AdGuard VPN May 8th incident report: Post Mortem
In recent days, a significant portion of AdGuard VPN users have encountered problems with their apps. The problems affected about 25% of AdGuard VPN for Windows users and about 10% of AdGuard VPN users of other platforms. By the time of this publication, all issues had been resolved. Make sure your AdGuard VPN for Windows app is updated to the latest version. If you are a user of a different AdGuard VPN app or an AdGuard VPN browser extension, you don't need to do anything, it should be working normally by now.
We apologize for the inconvenience caused and hope that this incident will not affect your overall satisfaction with AdGuard VPN. This was a one-time occurrence that will not happen again.
Below is the timeline of events that led to the incident, and then we will list the measures we are taking to avoid anything like this in the future.
Events timeline
May 8
It all started with the release of AdGuard VPN v2.3.0 for Windows on May 8th. The mandatory testing before the release went smoothly, but we overlooked one hard-to-notice problem: under certain circumstances the app began endlessly trying to reach the backend server to check the VPN servers' connectivity.
May 9
As a result of this mistake, the load on the backend server had significantly risen. However, despite seeing that something was off, we couldn't reproduce the problem and drew the conclusion that the high load was the consequence of some of the changes we made to the app's operating principles.
May 10
We started receiving first complaints about constant connection drops and "Can't connect to server" errors. According to the user reports, restarting the app helped in the short term. Also, at this time a task was created on GitHub describing this problem.
May 13
The number of user complaints had reached a level high enough to indicate the critical nature of the situation. We still couldn't reproduce the problem on our end, which greatly complicated and delayed the process of finding the root of it. We had several hypotheses, but to test them we needed the help of affected users — huge thanks to everyone who sacrificed their time to help us. But despite all the efforts we weren't able to find a solution.
May 14
According to statistical data and our monitoring system, by 09:00 UTC the amount of requests to the backend server per second had drastically increased compared to the numbers registered on 9th-10th of May.

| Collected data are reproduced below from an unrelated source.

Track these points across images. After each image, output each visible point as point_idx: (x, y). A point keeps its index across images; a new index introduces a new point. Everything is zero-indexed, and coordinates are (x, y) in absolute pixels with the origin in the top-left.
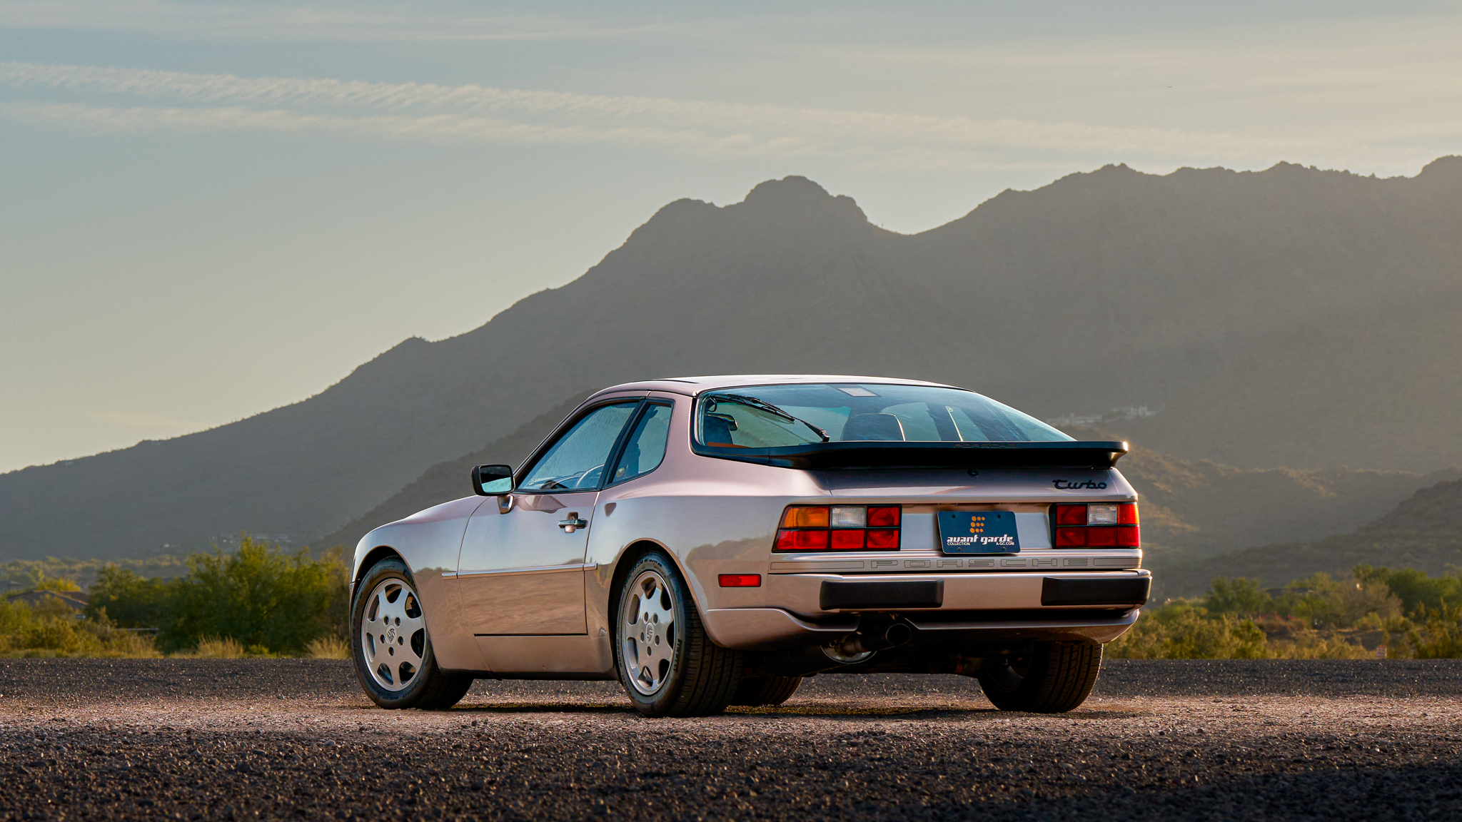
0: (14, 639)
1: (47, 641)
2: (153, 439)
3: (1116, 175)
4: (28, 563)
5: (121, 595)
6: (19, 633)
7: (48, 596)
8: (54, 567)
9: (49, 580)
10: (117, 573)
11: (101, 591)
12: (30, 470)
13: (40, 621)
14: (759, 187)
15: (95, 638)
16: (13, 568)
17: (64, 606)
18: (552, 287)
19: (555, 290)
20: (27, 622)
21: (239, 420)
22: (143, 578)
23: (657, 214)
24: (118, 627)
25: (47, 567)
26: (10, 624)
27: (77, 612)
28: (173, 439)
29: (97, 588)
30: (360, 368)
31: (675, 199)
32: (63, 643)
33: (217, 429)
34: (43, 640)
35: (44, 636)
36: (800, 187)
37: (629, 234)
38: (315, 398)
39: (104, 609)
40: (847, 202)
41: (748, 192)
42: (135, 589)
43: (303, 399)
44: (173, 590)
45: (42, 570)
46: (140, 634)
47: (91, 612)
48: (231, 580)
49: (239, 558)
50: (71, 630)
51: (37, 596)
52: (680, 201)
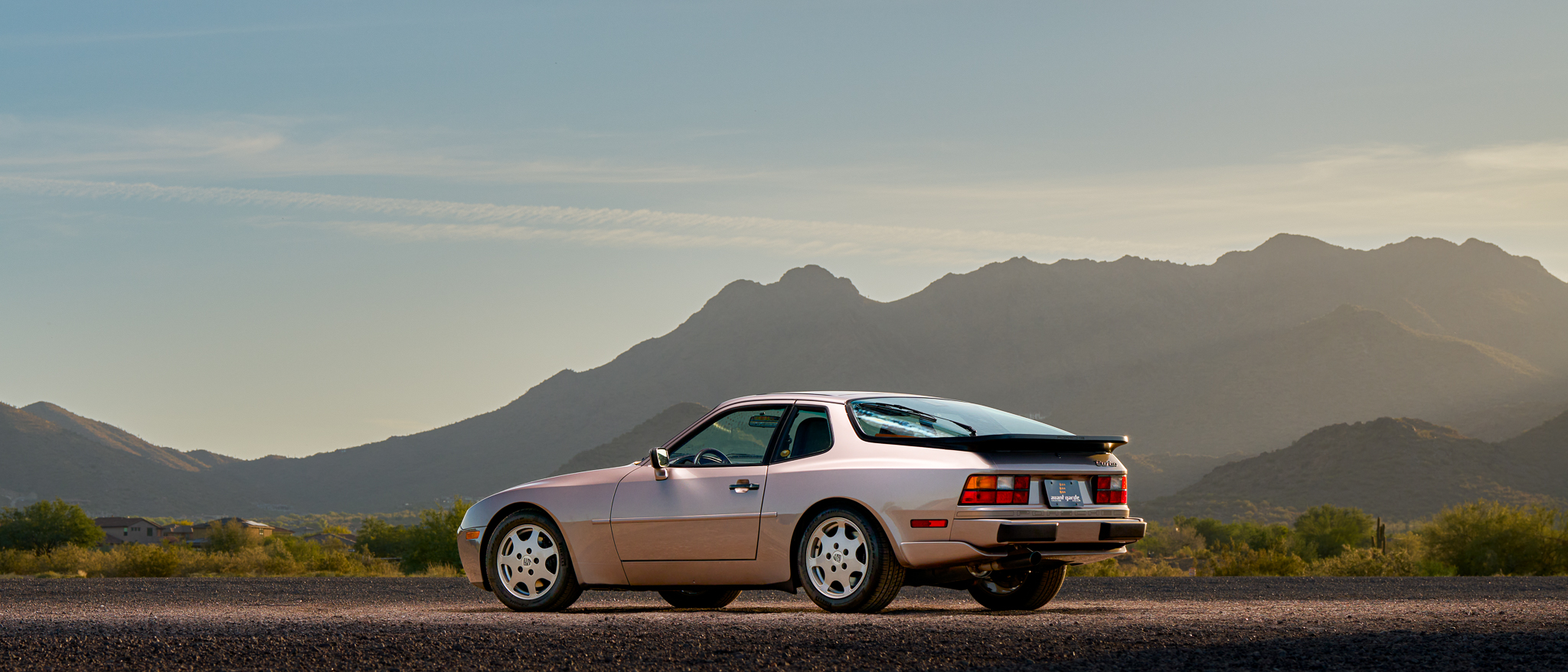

Between 09:00 UTC and 16:00 UTC we took measures aimed at minimizing the spreading of the "bad" update among the users:
- Blocked the option to update to v2.3.0 from the app
- Removed the option to download the AdGuard VPN for Windows app from the official website
- Everyone who had contacted the tech support was recommended to roll back to the previous version until the problem is fixed
By 15:00 UTC the amount of requests to the backend reached almost 1000 times the norm. To mitigate the negative impact on the AdGuard's infrastructure, at around 13:30 UTC we decided to greatly reduce the server rate limit. Unfortunately, the side effect of this measure was the increase in the number of problems some users encountered when accessing the authenticaion server. This affected not only Windows users, but also users of AdGuard VPN for other platforms.
By 18:00 UTC we managed to identify the cause of the problem, and by 23:30 UTC we were ready with a v2.3.1 hotfix.
By 22:00 UTC the rate limit was returned to the regular value for all apps besides AdGuard VPN for Windows, which helped to fix the problem for the majority of affected users.
May 15
At around 00:45 UTC the v2.3.1 update was released and became available to users.
Conclusions and prevention measures
We are currently in the process of making necessary changes to our quality assurance procedures for product updates, with an emphasis on the apps' network activity monitoring (and their interaction with the authentication server in particular). We are going to optimize the entire internal infrastructure monitoring system as well.
Apart from that, moving forward we will be more quick and transparent in informing our users about any critical issues that could lead to major negative consequences.
We would like to once again apologize to all our users who were affected by this incident and express our gratitude to everyone who provided feedback and helped us resolve this difficult situation.